Syracuse Northwestern Railroad

Overview
- Locale: Woodard, north of Syracuse, New York to Haymarket Square
- Dates of operation: 1874–1875
- Successor: Syracuse, Phoenix and Oswego Railway later part of New York Central Railroad

Technical
- Track gauge: 4 ft 8+1⁄2 in (1,435 mm) standard gauge

= Syracuse Northwestern Railroad =

The Syracuse Northwestern Railroad was established in 1874 to construct a railroad from Woodard to Haymarket Square in Syracuse, New York. The company was consolidated under the Syracuse, Phoenix and Oswego Railroad in 1875 and was sold under a judgement in 1885 under the name Syracuse, Phoenix and Oswego Railway.

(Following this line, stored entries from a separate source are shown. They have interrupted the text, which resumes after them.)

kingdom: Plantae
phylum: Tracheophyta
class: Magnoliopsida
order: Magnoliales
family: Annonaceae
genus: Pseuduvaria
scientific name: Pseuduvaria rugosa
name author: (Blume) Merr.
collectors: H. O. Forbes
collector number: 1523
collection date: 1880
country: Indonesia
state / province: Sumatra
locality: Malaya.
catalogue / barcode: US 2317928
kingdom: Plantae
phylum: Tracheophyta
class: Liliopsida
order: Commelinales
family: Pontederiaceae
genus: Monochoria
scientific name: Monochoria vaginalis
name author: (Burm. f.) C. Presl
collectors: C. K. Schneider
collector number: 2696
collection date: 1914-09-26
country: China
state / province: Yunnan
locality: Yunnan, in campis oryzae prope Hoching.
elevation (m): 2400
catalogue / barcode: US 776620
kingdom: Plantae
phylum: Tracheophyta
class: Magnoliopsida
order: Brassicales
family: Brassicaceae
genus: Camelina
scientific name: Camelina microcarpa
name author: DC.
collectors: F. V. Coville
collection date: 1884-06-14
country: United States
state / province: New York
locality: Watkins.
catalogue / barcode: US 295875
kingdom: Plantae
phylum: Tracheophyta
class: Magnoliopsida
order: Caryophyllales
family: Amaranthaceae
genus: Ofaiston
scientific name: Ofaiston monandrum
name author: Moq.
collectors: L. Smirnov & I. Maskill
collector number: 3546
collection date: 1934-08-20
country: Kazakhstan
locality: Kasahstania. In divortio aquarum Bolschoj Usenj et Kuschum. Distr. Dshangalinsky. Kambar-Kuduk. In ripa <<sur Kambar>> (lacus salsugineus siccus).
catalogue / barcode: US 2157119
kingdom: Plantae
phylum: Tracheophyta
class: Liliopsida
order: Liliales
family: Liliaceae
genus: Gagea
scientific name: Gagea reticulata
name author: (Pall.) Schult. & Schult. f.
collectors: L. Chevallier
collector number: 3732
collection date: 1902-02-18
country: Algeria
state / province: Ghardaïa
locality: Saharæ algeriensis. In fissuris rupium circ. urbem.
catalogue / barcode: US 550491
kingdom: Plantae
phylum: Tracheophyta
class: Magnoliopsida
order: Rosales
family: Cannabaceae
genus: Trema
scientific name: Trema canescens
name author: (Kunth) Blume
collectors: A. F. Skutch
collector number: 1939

In 1889, the railroad line merged with Rome, Watertown and Ogdensburg Railroad until 1913, when the company became part of the New York Central and Hudson River Railroad which was renamed to New York Central Railroad in 1914.

==History==

The Syracuse Northwestern Railroad Company was chartered on September 19, 1874, to build from Woodard to Haymarket Square in Syracuse. The road consolidated under the Syracuse, Phoenix and Oswego Railroad on June 10, 1875, before the company could build any road.

===Syracuse, Phoenix and Oswego railroad===

Syracuse, Phoenix and Oswego Railroad was sold under a judgement of the New York Supreme Court on January 31, 1885, and reorganized without change of name on February 16, 1885, under Syracuse, Phoenix and Oswego Railway. The road opened on September 7, 1885, and leased to the Rome, Watertown and Ogdensburg Railroad (RW&ORR) on December 8, 1885.

===New York Central railroad===

In 1889, the railroad line merged with Rome, Watertown and Ogdensburg Railroad until 1913, when the company became part of the New York Central and Hudson River Railroad which was renamed to New York Central Railroad in 1914.